### Reading text:
>> Start

With AI shopping assistants, retailers can deliver more engaging customer interactions, around the clock and across the world.

A retail shopping assistant needs to have personalization and the ability to answer long-tail, complex questions. However, current tools typically only perform well for shorter based, keyword oriented queries. This leads to scenarios where customers cannot find everything they are seeking or require assistance in ideating on the products they need. Whether it is curating all the necessary items for a backyard or trying to create a soccer themed birthday party for your child, the search process can often take multiple attempts and in some cases to no avail. This not only frustrates the consumer, but also represents a lost opportunity for the retailer to capture revenue and drive up-sell and cross-sell.

>> End

### The tasks:
1 > From the shopping-assistant passage, extract the stretch from "A retail shopping" through "up-sell and cross-sell.".
2 > According to the shopping-assistant passage, what does the retailer lose the opportunity to do when a search fails? List every one.
The material after the shopping-assistant passage isn't needed.

### Source excerpt:

>> Start

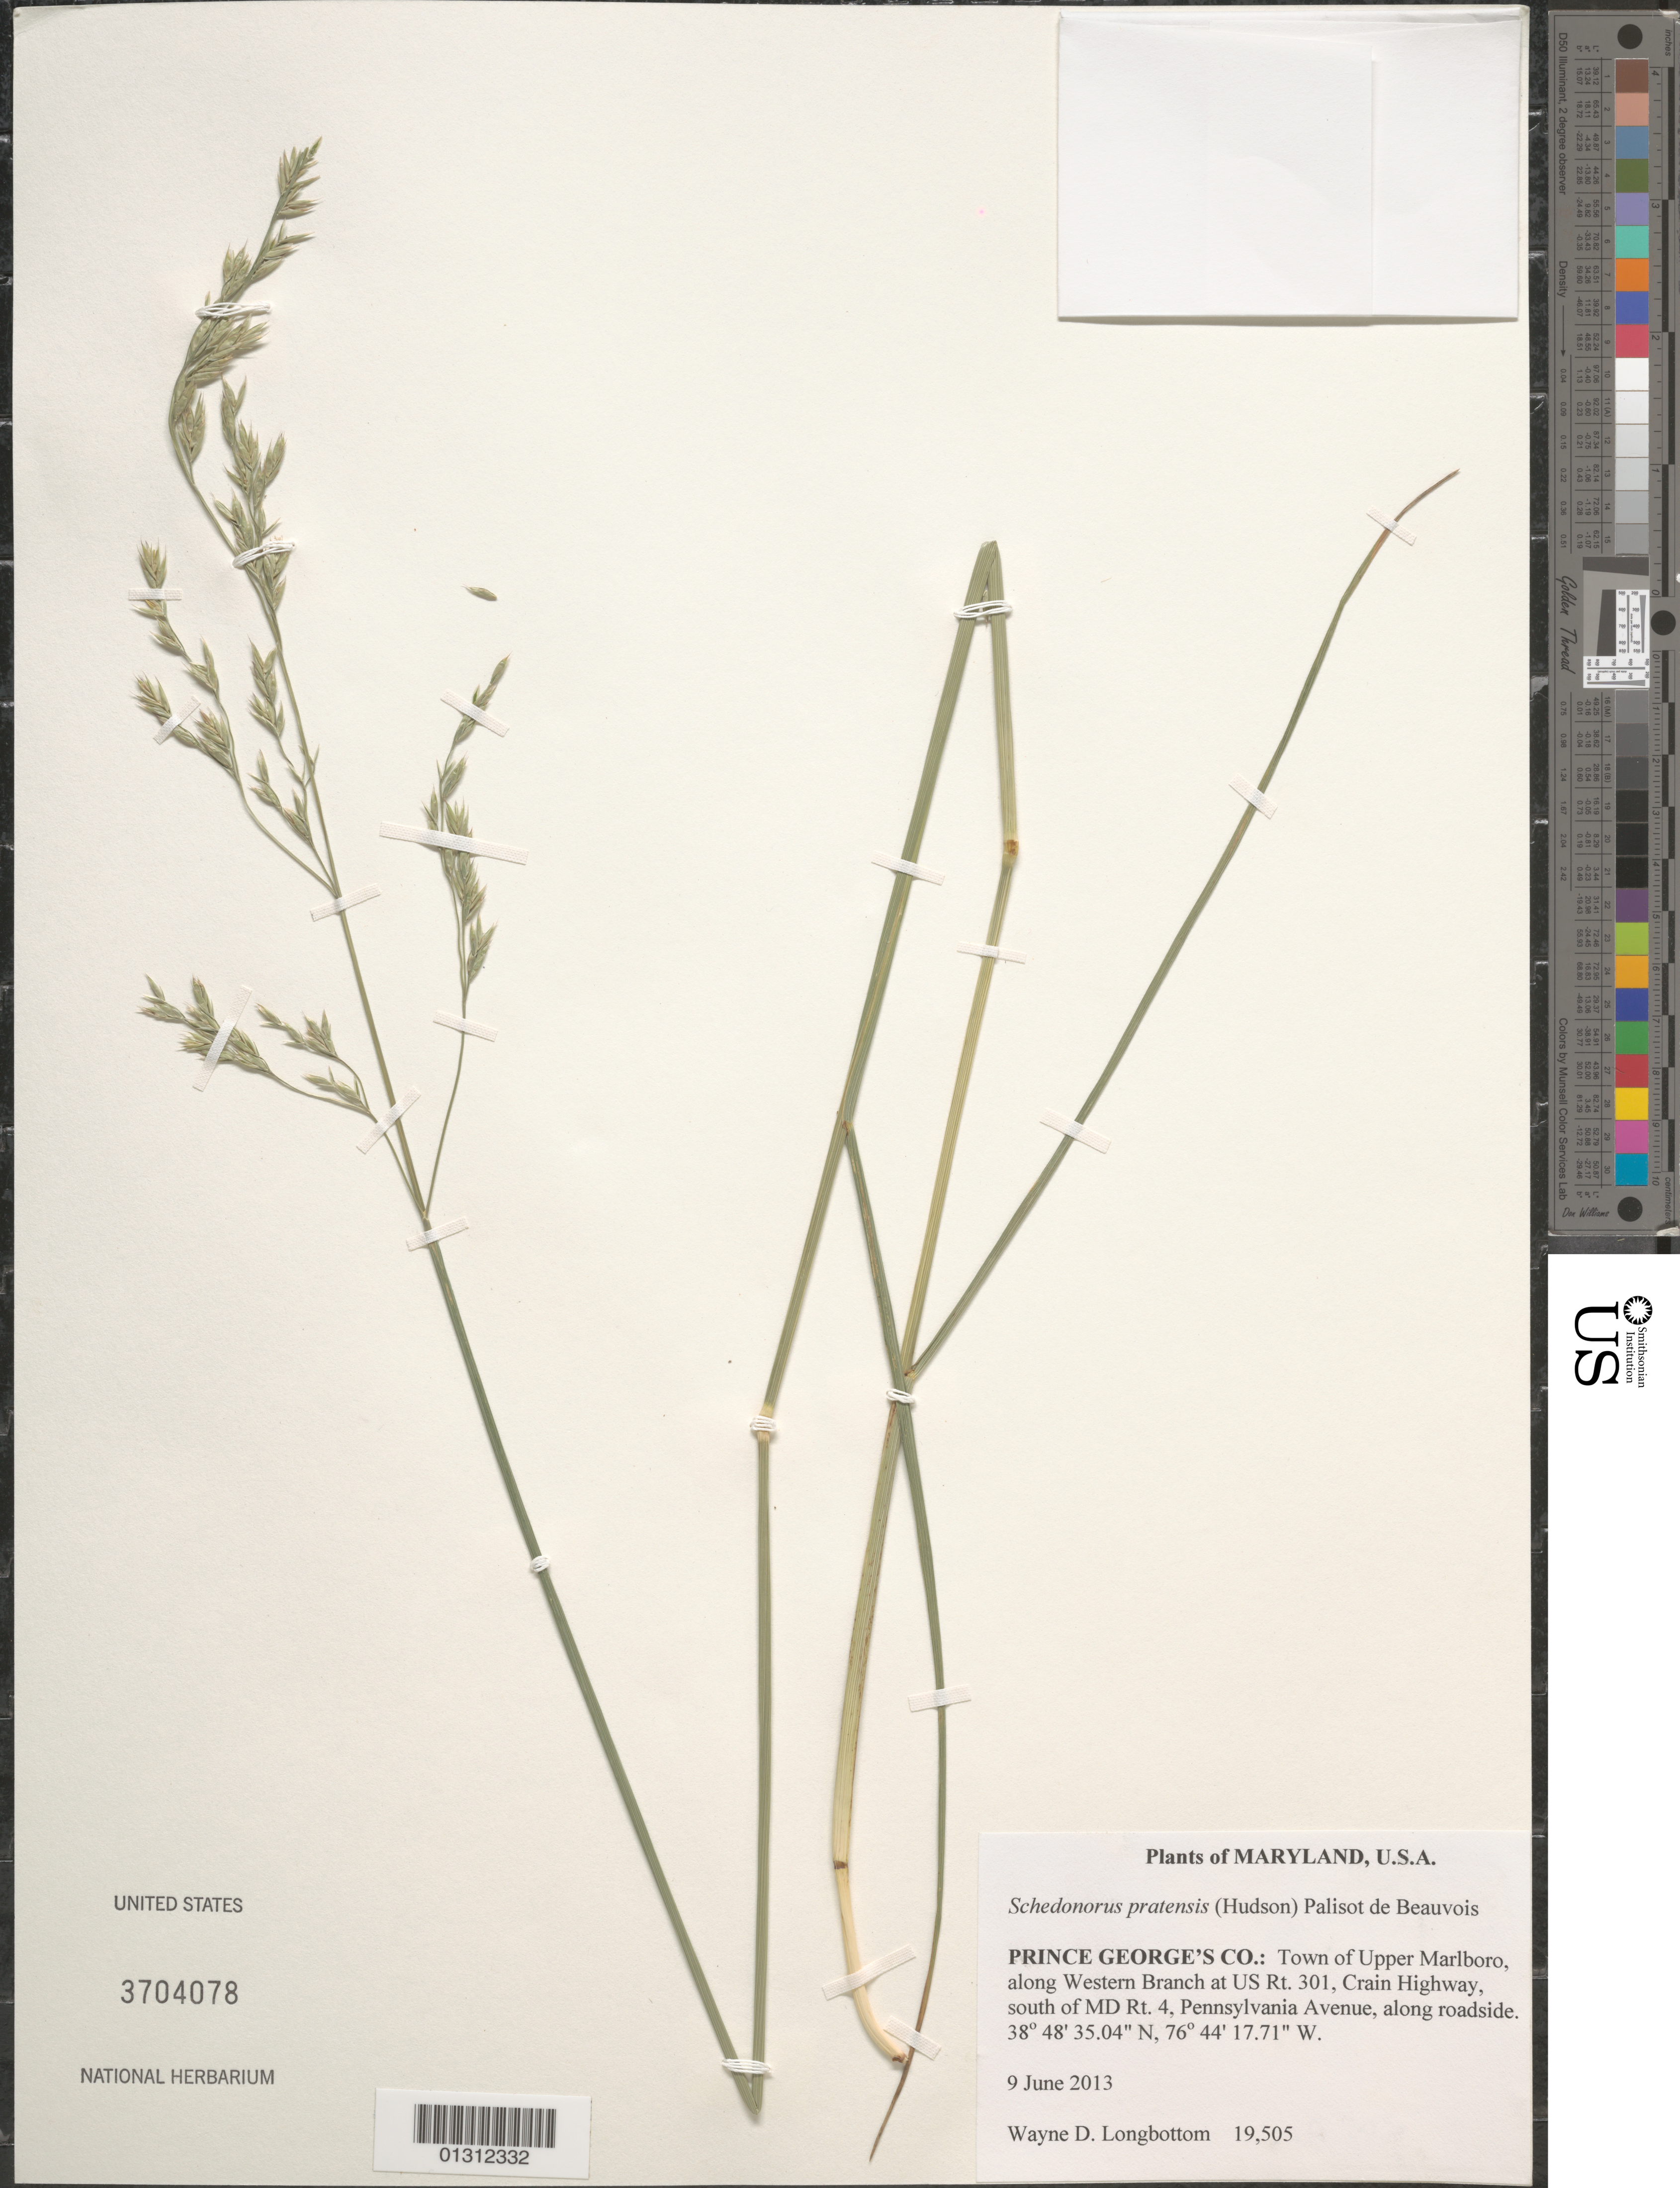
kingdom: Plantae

>> End

### Answer set:
1 >
A retail shopping assistant needs to have personalization and the ability to answer long-tail, complex questions. However, current tools typically only perform well for shorter based, keyword oriented queries. This leads to scenarios where customers cannot find everything they are seeking or require assistance in ideating on the products they need. Whether it is curating all the necessary items for a backyard or trying to create a soccer themed birthday party for your child, the search process can often take multiple attempts and in some cases to no avail. This not only frustrates the consumer, but also represents a lost opportunity for the retailer to capture revenue and drive up-sell and cross-sell.

2 >
- Capture revenue
- Drive up-sell
- Drive cross-sell